**To do:** In the post on Pennsylvania's pigeon shooting ban, to what non-gun bill is the ban expected to be attached as an amendment?

When anti-gun lawmakers in Pennsylvania want to derail a pro-Second Amendment bill, the first amendment they usually reach for is a ban on pigeon shooting. The ban is opposed by NRA, but they know they can pull a few lawmakers off from the coalition who will vote in favor of the ban. It’s basically their own little poison pill amendment.

Well, it looks like the sponsors finally decided to attach it to a non-gun bill today. If it hasn’t already happened, then it’s expected to get a vote today as an amendment on a bill that bans the consumption of cats and dogs. I don’t see any votes on the Senate Judiciary website for an amendment, nor do I see any amendments from the Senate on the bill history page.

It will be an interesting issue if this does end up going to a vote on a non-gun bill. It takes one of the biggest tools of the anti-gunners off of the table for stalling future pro-rights legislation. That’s typically a good thing. It’s an issue where I don’t think the activity should be banned, but the fact is that it’s an uphill climb to defeat the ban every time it comes up. I really hate the idea of throwing any member of the shooting community under the bus, but I’m also kind of tired of seeing everything else sidelined because of this one issue.

We’ll see how it works out – if it’s going to be a continuing issue for gun bills or if it was pulled from the calendar again.

20 Responses to “The Dreaded Pigeon Shoot Ban”

  1. Asdfjkl says:

    There is no “right” to shoot animals as they try to escape from cages. I wouldn’t go out of my way to ban pigeon shoots, but I’m definitely opposed to them as a personal choice and wouldn’t hesitate to throw these “sportsmen” under the bus if they were holding up more important things.

**Supplied records:**
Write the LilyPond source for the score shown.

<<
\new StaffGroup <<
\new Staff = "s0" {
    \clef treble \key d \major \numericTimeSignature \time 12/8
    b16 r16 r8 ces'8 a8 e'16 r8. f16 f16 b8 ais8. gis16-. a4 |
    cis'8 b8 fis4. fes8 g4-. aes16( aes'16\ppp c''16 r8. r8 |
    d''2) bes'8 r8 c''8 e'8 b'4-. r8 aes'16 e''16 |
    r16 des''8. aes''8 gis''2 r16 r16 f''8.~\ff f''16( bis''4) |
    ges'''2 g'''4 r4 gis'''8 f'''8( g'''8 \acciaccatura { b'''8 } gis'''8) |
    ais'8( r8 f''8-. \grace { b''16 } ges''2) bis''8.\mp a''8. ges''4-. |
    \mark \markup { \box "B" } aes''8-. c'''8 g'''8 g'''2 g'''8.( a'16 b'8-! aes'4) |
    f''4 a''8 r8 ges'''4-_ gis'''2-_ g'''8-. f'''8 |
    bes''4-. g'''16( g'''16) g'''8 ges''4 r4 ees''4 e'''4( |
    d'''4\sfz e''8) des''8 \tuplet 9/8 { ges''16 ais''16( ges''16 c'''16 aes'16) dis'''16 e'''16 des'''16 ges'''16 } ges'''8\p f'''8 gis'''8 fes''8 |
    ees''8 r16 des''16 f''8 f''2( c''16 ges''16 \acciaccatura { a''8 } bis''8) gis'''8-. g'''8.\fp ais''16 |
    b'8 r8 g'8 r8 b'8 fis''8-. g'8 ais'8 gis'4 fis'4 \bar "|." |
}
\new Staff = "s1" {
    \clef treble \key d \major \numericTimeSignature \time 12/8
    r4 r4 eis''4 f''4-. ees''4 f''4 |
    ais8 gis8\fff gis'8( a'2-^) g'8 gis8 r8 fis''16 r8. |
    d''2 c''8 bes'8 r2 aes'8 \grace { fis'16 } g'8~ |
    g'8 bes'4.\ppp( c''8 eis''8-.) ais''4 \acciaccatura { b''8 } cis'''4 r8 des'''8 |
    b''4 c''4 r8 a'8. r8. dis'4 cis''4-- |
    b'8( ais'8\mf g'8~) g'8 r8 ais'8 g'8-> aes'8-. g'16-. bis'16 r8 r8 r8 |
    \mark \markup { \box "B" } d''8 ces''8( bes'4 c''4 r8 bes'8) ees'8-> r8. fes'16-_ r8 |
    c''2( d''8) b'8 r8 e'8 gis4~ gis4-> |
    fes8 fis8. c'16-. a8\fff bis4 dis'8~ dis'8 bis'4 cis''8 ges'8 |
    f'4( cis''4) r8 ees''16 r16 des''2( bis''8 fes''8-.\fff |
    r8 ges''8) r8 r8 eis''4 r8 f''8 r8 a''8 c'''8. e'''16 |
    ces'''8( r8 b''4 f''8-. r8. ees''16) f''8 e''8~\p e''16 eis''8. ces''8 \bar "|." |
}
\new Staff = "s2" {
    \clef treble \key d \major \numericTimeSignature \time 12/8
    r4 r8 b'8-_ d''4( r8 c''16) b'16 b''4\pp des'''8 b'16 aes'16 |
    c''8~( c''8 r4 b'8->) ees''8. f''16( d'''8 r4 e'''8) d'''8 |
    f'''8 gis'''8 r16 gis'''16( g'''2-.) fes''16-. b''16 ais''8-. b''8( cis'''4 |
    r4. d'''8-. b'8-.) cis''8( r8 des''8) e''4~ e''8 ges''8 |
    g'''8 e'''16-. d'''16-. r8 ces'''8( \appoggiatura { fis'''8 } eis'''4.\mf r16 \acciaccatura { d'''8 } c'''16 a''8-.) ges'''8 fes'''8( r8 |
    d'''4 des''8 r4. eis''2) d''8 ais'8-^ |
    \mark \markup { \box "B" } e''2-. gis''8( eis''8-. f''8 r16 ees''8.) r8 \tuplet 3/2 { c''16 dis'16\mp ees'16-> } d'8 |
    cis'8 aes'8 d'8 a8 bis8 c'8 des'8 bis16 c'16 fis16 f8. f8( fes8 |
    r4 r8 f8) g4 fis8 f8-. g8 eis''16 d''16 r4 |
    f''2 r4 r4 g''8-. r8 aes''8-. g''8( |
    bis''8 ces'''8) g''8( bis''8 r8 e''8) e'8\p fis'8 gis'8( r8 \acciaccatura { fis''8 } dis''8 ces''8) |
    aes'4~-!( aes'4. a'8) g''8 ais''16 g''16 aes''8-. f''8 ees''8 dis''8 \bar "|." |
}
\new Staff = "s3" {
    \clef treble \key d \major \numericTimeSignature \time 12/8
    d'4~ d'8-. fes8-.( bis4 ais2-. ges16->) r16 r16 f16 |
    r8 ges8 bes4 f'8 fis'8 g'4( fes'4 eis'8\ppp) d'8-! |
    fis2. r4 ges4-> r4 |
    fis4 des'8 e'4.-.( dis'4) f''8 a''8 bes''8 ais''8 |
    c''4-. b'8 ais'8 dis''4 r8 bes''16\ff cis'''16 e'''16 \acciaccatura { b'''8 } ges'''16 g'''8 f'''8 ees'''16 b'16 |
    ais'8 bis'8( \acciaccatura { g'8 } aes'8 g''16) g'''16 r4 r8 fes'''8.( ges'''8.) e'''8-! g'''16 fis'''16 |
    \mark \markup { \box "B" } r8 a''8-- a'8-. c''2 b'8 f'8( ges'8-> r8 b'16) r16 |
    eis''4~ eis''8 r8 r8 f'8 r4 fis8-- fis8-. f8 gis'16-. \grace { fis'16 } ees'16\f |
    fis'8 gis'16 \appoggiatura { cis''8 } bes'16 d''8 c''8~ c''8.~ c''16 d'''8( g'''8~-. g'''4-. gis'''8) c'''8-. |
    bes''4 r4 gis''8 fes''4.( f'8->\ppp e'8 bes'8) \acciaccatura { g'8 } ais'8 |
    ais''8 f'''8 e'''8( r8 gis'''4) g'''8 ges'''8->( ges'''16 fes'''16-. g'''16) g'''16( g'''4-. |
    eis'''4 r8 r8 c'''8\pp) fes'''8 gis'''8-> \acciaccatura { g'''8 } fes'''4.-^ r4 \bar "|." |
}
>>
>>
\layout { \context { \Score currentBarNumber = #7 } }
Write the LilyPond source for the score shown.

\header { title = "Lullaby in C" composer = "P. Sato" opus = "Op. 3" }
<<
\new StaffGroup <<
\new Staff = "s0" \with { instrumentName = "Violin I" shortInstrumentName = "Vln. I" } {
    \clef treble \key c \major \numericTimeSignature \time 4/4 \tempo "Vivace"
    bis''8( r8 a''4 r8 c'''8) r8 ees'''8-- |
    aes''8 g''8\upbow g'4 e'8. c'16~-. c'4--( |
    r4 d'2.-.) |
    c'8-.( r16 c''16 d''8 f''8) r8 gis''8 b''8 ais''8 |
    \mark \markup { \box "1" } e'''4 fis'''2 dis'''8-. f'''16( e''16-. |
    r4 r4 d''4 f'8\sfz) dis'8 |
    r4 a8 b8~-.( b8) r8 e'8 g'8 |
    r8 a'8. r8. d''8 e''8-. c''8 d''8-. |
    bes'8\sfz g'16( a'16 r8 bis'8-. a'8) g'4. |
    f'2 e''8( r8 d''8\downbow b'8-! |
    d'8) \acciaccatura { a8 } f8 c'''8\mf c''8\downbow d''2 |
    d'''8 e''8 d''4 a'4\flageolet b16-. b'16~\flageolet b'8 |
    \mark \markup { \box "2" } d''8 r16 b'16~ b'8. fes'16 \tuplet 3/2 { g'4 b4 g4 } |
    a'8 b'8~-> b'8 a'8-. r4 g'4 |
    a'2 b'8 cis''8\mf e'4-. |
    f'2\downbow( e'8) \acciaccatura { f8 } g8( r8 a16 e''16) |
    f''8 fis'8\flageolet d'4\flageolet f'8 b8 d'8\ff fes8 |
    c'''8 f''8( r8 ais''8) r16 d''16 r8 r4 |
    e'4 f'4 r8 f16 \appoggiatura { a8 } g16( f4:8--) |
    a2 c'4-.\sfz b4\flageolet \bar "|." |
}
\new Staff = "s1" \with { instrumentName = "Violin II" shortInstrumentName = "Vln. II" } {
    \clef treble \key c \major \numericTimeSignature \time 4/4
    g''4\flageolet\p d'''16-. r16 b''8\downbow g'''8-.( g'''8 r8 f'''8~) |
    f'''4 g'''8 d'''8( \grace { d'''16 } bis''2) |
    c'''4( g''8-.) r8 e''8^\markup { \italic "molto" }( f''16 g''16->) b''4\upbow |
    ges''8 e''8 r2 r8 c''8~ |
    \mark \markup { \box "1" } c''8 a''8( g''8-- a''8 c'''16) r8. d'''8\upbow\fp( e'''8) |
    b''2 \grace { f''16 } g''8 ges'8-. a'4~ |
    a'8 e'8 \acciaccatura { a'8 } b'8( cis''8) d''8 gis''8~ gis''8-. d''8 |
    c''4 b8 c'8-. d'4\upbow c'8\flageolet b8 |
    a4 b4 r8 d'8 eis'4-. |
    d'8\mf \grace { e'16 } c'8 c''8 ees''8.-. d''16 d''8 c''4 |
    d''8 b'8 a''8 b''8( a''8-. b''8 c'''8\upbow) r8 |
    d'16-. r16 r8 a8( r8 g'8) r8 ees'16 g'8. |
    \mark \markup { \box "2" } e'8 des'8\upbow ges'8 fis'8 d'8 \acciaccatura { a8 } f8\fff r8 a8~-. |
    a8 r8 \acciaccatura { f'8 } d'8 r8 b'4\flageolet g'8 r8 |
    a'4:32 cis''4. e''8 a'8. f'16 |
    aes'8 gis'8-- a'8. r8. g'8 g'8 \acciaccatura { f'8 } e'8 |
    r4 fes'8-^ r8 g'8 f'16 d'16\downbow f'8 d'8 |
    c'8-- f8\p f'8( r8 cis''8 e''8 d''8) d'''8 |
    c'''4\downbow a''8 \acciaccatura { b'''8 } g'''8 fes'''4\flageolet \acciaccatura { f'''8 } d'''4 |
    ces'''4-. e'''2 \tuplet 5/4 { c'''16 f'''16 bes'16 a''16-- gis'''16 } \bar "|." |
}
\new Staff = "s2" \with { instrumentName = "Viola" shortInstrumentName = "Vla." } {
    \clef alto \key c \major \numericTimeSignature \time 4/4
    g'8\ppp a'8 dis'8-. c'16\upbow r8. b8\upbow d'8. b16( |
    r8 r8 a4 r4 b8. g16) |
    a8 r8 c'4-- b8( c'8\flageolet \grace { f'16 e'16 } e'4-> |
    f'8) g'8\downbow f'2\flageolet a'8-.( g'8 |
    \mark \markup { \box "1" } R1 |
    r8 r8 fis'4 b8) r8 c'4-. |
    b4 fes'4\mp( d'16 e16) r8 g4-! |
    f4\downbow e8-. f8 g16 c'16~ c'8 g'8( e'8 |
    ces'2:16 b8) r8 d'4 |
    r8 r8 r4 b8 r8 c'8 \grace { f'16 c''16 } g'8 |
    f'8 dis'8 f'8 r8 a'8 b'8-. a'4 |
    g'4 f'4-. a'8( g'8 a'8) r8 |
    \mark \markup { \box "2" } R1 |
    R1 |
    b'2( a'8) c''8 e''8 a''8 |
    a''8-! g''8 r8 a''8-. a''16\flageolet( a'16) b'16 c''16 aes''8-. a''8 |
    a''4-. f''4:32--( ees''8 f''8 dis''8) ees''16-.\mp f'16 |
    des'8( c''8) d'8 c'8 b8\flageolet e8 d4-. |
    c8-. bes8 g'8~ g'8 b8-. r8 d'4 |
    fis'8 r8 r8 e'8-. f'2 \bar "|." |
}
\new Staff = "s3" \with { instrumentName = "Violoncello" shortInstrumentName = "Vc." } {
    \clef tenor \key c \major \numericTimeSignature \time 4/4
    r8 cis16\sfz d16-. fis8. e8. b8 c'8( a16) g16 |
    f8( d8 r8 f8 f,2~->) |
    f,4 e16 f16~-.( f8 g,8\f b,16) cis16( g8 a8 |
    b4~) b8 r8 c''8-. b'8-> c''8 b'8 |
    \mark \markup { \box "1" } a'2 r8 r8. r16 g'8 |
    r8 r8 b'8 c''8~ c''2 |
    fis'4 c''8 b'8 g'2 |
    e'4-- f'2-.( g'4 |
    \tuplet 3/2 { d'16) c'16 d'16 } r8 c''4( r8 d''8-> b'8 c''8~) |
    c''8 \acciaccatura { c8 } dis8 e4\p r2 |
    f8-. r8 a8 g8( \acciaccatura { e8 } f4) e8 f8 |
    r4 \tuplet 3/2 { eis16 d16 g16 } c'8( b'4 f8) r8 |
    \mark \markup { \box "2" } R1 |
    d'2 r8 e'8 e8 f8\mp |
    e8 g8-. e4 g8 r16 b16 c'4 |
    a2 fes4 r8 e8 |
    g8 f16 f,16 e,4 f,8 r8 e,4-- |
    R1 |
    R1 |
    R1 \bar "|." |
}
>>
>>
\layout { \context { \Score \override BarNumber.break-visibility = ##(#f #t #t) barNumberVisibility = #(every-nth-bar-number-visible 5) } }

**Solved problem:** A bill that bans the consumption of cats and dogs.